YOUR ASSIGNMENT: Below are some records. Return exactly the lines from the one with "[887,455,947,474] (v1.0). ->" to the one with "[111,278,417,299] [111,312,595,333] [111,346,702,367]", and nothing else.

RECORDS FOR THE EXERCISE:
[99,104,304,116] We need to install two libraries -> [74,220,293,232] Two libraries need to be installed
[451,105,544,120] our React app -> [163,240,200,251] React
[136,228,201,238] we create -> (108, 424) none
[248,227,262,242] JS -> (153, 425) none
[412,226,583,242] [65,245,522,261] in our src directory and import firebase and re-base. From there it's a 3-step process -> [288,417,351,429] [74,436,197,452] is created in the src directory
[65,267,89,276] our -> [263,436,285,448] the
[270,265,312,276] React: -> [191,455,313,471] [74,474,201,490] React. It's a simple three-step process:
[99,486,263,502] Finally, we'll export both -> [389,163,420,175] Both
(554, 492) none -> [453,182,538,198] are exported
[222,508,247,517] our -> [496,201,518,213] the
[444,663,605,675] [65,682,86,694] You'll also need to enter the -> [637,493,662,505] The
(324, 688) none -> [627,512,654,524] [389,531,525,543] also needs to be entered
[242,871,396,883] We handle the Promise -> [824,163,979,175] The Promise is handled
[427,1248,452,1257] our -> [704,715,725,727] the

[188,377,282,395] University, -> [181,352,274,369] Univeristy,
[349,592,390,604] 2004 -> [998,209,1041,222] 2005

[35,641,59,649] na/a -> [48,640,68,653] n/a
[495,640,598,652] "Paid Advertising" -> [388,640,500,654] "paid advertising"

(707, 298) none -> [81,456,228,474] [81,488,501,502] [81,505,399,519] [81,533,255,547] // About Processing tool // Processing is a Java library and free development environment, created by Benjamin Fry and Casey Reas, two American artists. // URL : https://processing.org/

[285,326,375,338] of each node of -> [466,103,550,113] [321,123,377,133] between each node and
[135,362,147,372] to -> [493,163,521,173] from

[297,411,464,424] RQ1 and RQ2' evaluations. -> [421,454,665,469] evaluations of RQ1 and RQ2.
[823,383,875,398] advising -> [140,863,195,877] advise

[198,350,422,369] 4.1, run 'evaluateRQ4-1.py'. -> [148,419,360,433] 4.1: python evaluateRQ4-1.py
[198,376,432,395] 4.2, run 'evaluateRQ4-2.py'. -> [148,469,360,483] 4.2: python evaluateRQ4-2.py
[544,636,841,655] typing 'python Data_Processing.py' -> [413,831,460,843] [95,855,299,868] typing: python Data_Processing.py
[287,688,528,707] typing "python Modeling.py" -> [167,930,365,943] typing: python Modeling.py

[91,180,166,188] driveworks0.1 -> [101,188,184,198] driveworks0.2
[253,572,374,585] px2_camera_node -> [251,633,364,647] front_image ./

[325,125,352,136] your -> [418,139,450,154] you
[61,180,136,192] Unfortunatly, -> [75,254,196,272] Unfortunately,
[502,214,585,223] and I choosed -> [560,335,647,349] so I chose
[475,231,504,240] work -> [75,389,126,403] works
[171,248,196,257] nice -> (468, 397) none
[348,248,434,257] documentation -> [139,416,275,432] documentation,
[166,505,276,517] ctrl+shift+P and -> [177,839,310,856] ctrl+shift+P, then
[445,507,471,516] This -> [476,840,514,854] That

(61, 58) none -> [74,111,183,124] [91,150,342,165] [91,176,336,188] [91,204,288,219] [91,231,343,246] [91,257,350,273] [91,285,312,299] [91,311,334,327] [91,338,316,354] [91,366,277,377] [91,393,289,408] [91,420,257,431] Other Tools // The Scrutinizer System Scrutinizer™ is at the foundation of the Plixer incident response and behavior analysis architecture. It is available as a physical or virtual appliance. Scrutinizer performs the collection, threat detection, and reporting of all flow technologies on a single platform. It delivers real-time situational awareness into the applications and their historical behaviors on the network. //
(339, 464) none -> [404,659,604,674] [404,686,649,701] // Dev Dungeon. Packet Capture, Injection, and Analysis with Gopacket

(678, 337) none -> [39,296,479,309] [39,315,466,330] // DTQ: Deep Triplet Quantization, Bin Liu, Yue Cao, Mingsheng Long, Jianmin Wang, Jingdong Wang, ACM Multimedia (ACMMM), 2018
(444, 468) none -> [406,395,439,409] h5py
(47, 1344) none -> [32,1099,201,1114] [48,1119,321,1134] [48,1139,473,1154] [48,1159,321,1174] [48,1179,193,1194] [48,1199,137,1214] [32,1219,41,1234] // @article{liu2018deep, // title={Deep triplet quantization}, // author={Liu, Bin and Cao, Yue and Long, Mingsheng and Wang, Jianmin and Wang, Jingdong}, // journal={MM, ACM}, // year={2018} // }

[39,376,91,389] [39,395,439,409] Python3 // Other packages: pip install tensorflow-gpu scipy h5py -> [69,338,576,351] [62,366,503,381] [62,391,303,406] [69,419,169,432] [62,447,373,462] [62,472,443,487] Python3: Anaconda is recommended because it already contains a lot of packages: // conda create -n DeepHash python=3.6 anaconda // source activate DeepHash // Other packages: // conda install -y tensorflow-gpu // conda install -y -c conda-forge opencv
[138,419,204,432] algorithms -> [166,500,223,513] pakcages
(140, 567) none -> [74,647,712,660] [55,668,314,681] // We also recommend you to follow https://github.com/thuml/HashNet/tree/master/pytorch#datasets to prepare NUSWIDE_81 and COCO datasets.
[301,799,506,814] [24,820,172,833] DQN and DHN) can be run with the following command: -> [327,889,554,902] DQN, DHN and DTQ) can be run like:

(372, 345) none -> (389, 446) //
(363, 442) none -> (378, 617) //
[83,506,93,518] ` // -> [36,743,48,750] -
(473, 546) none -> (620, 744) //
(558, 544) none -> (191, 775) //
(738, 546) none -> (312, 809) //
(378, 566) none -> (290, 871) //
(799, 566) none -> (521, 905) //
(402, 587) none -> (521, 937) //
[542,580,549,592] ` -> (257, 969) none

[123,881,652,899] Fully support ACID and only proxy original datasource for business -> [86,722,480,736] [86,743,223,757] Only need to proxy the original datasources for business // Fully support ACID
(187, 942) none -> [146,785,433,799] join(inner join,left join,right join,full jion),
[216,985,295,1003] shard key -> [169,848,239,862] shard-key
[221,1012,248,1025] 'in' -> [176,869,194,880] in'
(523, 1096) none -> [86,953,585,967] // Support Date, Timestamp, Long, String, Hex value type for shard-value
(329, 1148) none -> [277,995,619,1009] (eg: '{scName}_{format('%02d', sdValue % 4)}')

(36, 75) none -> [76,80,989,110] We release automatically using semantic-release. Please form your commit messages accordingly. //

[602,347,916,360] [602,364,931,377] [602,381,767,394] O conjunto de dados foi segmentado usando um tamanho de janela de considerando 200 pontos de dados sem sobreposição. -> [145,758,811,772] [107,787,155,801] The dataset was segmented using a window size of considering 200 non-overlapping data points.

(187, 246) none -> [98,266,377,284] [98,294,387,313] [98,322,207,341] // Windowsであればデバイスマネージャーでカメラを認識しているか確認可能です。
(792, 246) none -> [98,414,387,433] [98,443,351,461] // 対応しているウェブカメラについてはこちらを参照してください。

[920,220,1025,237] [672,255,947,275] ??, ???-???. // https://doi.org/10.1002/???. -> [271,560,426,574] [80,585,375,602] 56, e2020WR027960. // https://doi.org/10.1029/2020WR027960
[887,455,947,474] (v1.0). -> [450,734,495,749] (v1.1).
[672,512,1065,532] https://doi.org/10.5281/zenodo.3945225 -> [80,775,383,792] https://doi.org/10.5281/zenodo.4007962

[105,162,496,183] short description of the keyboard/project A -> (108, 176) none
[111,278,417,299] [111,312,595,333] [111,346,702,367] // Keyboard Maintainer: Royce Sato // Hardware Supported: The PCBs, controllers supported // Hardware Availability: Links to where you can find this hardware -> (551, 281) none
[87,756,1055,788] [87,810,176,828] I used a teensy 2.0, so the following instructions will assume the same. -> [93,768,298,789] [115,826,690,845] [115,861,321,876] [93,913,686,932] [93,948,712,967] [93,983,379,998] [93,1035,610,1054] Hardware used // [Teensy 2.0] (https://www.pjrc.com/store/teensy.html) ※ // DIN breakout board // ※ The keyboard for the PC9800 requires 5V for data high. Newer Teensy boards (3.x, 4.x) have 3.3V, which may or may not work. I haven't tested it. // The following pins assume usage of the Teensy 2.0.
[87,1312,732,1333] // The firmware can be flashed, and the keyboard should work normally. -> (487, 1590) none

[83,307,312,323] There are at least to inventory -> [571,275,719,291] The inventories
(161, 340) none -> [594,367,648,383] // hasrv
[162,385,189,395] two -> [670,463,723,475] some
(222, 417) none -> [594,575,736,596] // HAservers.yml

ANSWER SPACE:
[887,455,947,474] (v1.0). -> [450,734,495,749] (v1.1).
[672,512,1065,532] https://doi.org/10.5281/zenodo.3945225 -> [80,775,383,792] https://doi.org/10.5281/zenodo.4007962

[105,162,496,183] short description of the keyboard/project A -> (108, 176) none
[111,278,417,299] [111,312,595,333] [111,346,702,367] // Keyboard Maintainer: Royce Sato // Hardware Supported: The PCBs, controllers supported // Hardware Availability: Links to where you can find this hardware -> (551, 281) none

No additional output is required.